Basically, anywhere you go in the interior of Naxos island will surprise you. It is worth renting a car for a day or two if you are out here and checking out all this island has to offer. It is not just beaches and a big city on the edge of an island. The island is filled with culture just waiting for you to voyage out to find it.

Sunset in Naxos – Naxos, Greece

One of the greatest appeals of the island of Naxos is the fact that the major city on the island faces to the west, giving people who visit the perfect opportunity to watch the sun set every evening. For those of you who followed my blog during the time I was trapped in Thailand knew that I spent a lot of my time out there searching for the perfect sunset.

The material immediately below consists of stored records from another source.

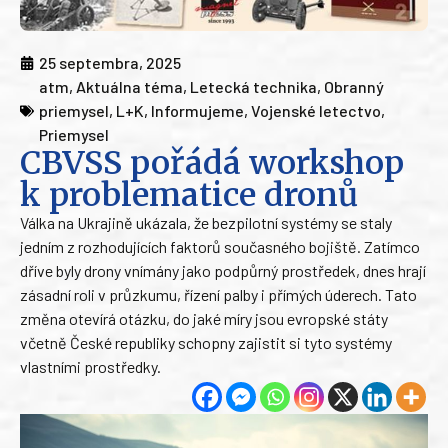
25 septembra, 2025
atm
,
Aktuálna téma
,
Letecká technika
,
Obranný
priemysel
,
L+K
,
Informujeme
,
Vojenské letectvo
,
Priemysel
CBVSS pořádá workshop
k problematice dronů
Válka na Ukrajině ukázala, že bezpilotní systémy se staly
jedním z rozhodujících faktorů současného bojiště. Zatímco
dříve byly drony vnímány jako podpůrný prostředek, dnes hrají
zásadní roli v průzkumu, řízení palby i přímých úderech. Tato
změna otevírá otázku, do jaké míry jsou evropské státy
včetně České republiky schopny zajistit si tyto systémy
vlastními prostředky.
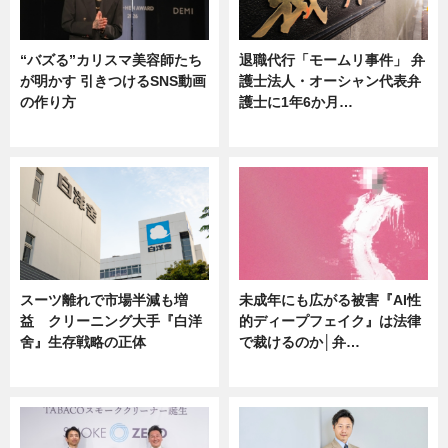
“バズる”カリスマ美容師たち
退職代行「モームリ事件」 弁
が明かす 引きつけるSNS動画
護士法人・オーシャン代表弁
の作り方
護士に1年6か月…
ニュース
ニュース
スーツ離れで市場半減も増
未成年にも広がる被害『AI性
益 クリーニング大手『白洋
的ディープフェイク』は法律
舍』生存戦略の正体
で裁けるのか│弁…
企業インタビュー
ニュース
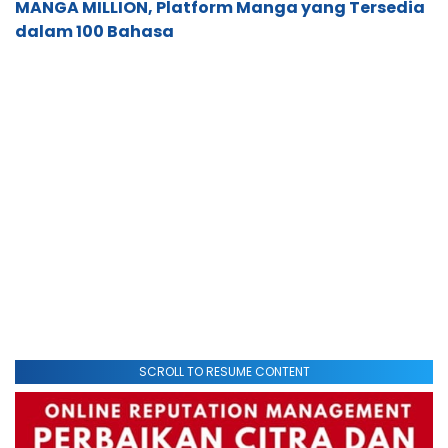
MANGA MILLION, Platform Manga yang Tersedia
dalam 100 Bahasa
SCROLL TO RESUME CONTENT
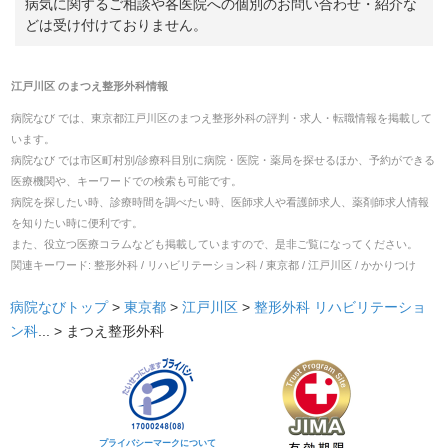
病気に関するご相談や各医院への個別のお問い合わせ・紹介な
どは受け付けておりません。
江戸川区
の
まつえ整形外科
情報
病院なび では、
東京都
江戸川区
の
まつえ整形外科
の
評判・求人・転職
情報を掲載して
います。
病院なび では市区町村別/診療科目別に病院・医院・薬局を探せるほか、予約ができる
医療機関や、キーワードでの検索も可能です。
病院を探したい時、診療時間を調べたい時、医師求人や看護師求人、薬剤師求人情報
を知りたい時に便利です。
また、役立つ医療コラムなども掲載していますので、是非ご覧になってください。
関連キーワード:
整形外科 / リハビリテーション科 / 東京都 / 江戸川区 / かかりつけ
病院なびトップ
>
東京都
>
江戸川区
>
整形外科
リハビリテーショ
ン科
... >
まつえ整形外科
プライバシーマークについて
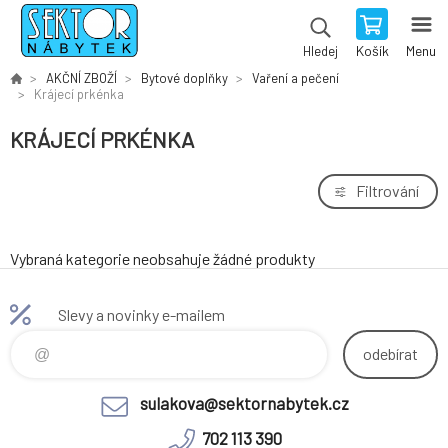
Košík
Menu
Hledej
AKČNÍ ZBOŽÍ
Bytové doplňky
Vaření a pečení
Krájecí prkénka
KRÁJECÍ PRKÉNKA
Filtrování
Vybraná kategorie neobsahuje žádné produkty
Slevy a novinky e-mailem
odebírat
sulakova@sektornabytek.cz
702 113 390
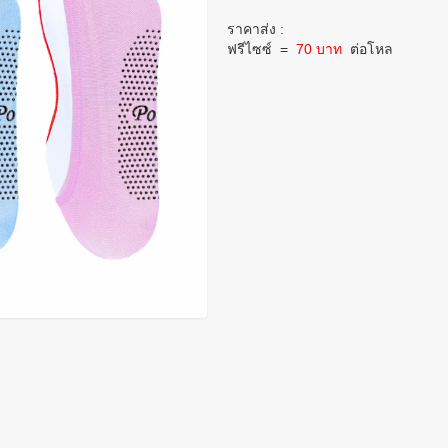
ราคาส่ง :
ฟรีไซซ์
=
70 บาท
ต่อโหล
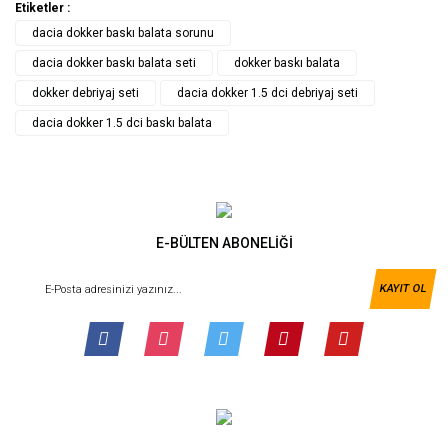
Etiketler :
dacia dokker baskı balata sorunu
dacia dokker baskı balata seti
dokker baskı balata
dokker debriyaj seti
dacia dokker 1.5 dci debriyaj seti
dacia dokker 1.5 dci baskı balata
E-BÜLTEN ABONELİĞİ
KAYIT OL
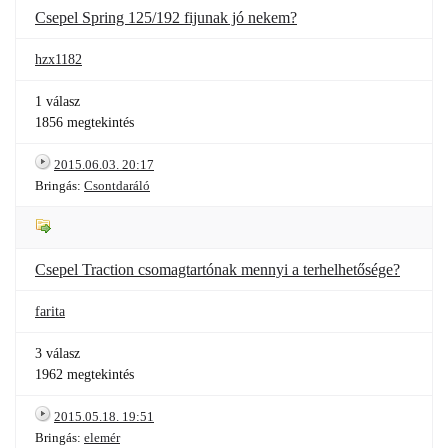
Csepel Spring 125/192 fijunak jó nekem?
hzx1182
1 válasz
1856 megtekintés
2015.06.03. 20:17
Bringás:
Csontdaráló
Csepel Traction csomagtartónak mennyi a terhelhetősége?
farita
3 válasz
1962 megtekintés
2015.05.18. 19:51
Bringás:
elemér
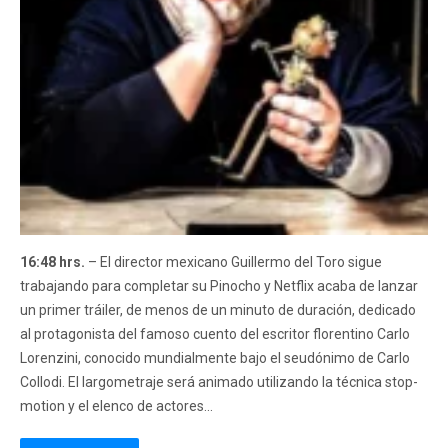
16:48 hrs.
– El director mexicano Guillermo del Toro sigue
trabajando para completar su Pinocho y Netflix acaba de lanzar
un primer tráiler, de menos de un minuto de duración, dedicado
al protagonista del famoso cuento del escritor florentino Carlo
Lorenzini, conocido mundialmente bajo el seudónimo de Carlo
Collodi. El largometraje será animado utilizando la técnica stop-
motion y el elenco de actores...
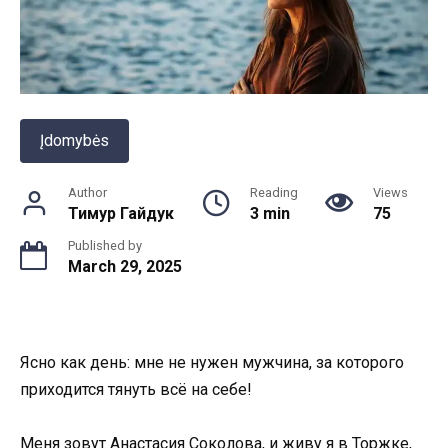
Įdomybės
Author
Reading
Views
Тимур Гайдук
3 min
75
Published by
March 29, 2025
Ясно как день: мне не нужен мужчина, за которого
приходится тянуть всё на себе!
Меня зовут Анастасия Соколова, и живу я в Торжке,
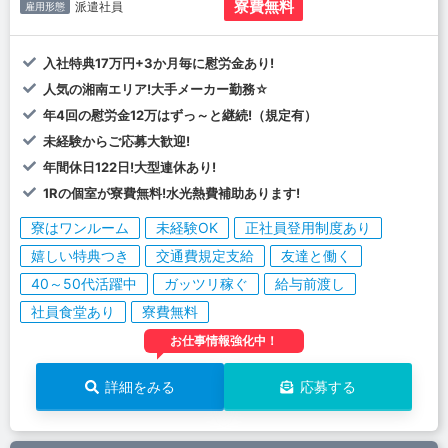
寮費無料
派遣社員
雇用形態
入社特典17万円+3か月毎に慰労金あり!
人気の湘南エリア!大手メーカー勤務☆
年4回の慰労金12万はずっ～と継続!（規定有）
未経験からご応募大歓迎!
年間休日122日!大型連休あり!
1Rの個室が寮費無料!水光熱費補助あります!
寮はワンルーム
未経験OK
正社員登用制度あり
嬉しい特典つき
交通費規定支給
友達と働く
40～50代活躍中
ガッツリ稼ぐ
給与前渡し
社員食堂あり
寮費無料
お仕事情報強化中！
詳細をみる
応募する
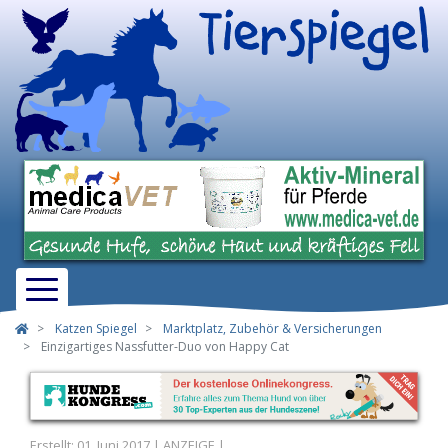
Katzen Spiegel
Marktplatz, Zubehör & Versicherungen
Einzigartiges Nassfutter-Duo von Happy Cat
Erstellt: 01. Juni 2017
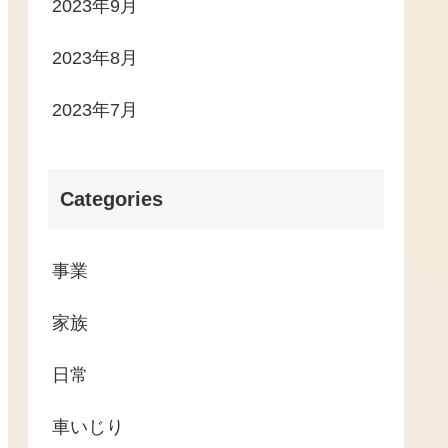
2023年9月
2023年8月
2023年7月
Categories
事業
家族
日常
車いじり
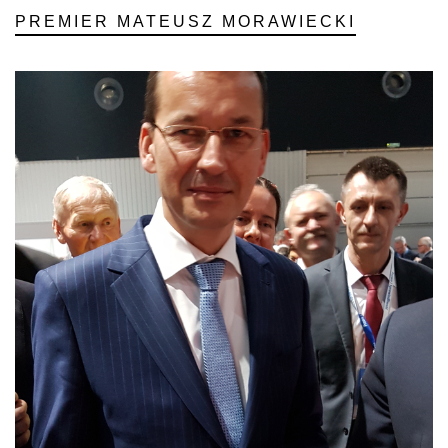
PREMIER MATEUSZ MORAWIECKI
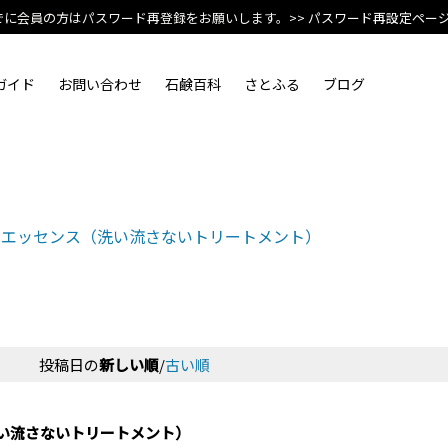
でに会員の方はパスワード再登録をお願いします。
>> パスワード再設定ペー
ガイド
お問い合わせ
石鹸百科
さとふる
ブログ
アエッセンス（洗い流さないトリートメント）
投稿日の
新しい順
/
古い順
い流さないトリートメント）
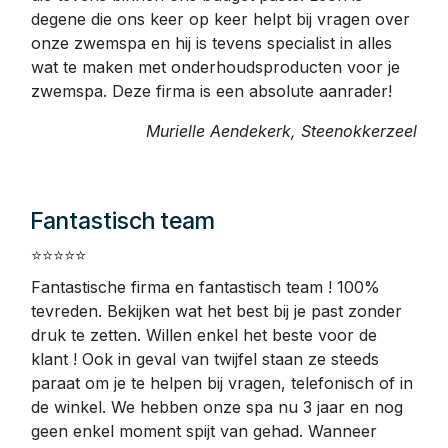
klanten zeggen
Een absolute aanrader
⭐️⭐️⭐️⭐️⭐️
Ondertussen 2,5 jaar geleden een zwemspa
gekocht bij Luxor Spas. We werden professioneel
begeleidt door Dominique om een zwemspa te
vinden die voldeed aan onze verwachtingen maar
die tevens binnen ons budget paste. Leon is
degene die ons keer op keer helpt bij vragen over
onze zwemspa en hij is tevens specialist in alles
wat te maken met onderhoudsproducten voor je
zwemspa. Deze firma is een absolute aanrader!
Murielle Aendekerk, Steenokkerzeel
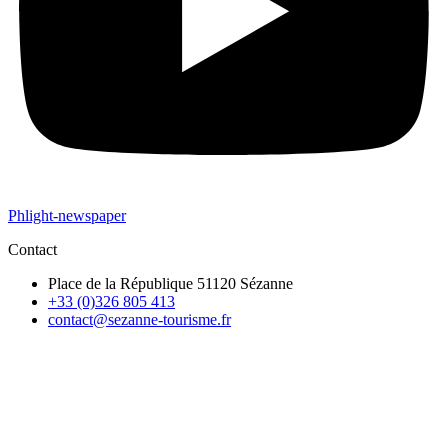
Phlight-newspaper
Contact
Place de la République 51120 Sézanne
+33 (0)326 805 413
contact@sezanne-tourisme.fr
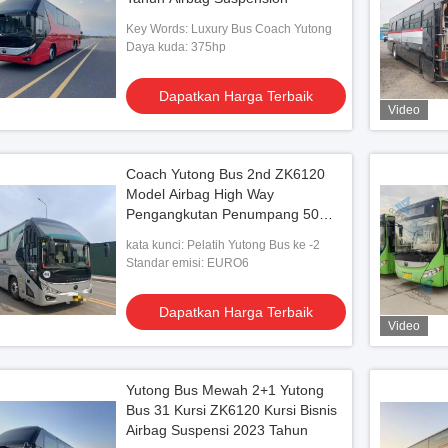
Key Words: Luxury Bus Coach Yutong
Daya kuda: 375hp
Dapatkan Harga Terbaik
Video
Coach Yutong Bus 2nd ZK6120
Model Airbag High Way
Pengangkutan Penumpang 50
Kursi 2021 Tahun Kendaraan Haji
kata kunci: Pelatih Yutong Bus ke -2
Standar emisi: EURO6
Dapatkan Harga Terbaik
Video
Yutong Bus Mewah 2+1 Yutong
Bus 31 Kursi ZK6120 Kursi Bisnis
Airbag Suspensi 2023 Tahun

So now that I am on another island that offers the same feature, of course I would take advantage of it.

The perches that a person can find in this city are countless and each one gives its unique perspective. I was lucky enough to have found one in the little apartment that we rented while we were out here. It has a beautiful roof patio that gives that perfect view over the ocean. There are a couple of buildings in the way, but it still made for the perfect opportunity for pictures.

Most visitors like to head out to the peninsula at the tip of the island to get the perfect picture there. Not only does it get you away from all of the modern buildings, but it also offers the perfect structure to take the pictures with, Apollo’s Temple.

Of course the perfect shot that everybody tries to obtain is the sun sinking below the horizon while being framed by the forgotten door way. I don’t know what this is like during the height of tourist season, but I suspect that you will need to get out there early if you wish to position yourself for the perfect spot to get that picture. I was lucky enough to be out here during the offseason, and did not have to fight for that spot, but the wind still likes to whip over this little plot of land and makes it really cold. If you find yourself out here during the same time, I highly recommend dressing in warm clothes because you will need them while you are watching the sun set.

Some people still find the perfect spot along the coast for their picture. There a lot of those little spots as well. No matter where you go to get that picture, you will not be disappointed because Naxos has plenty of great places to get that amazing sunset snapshot.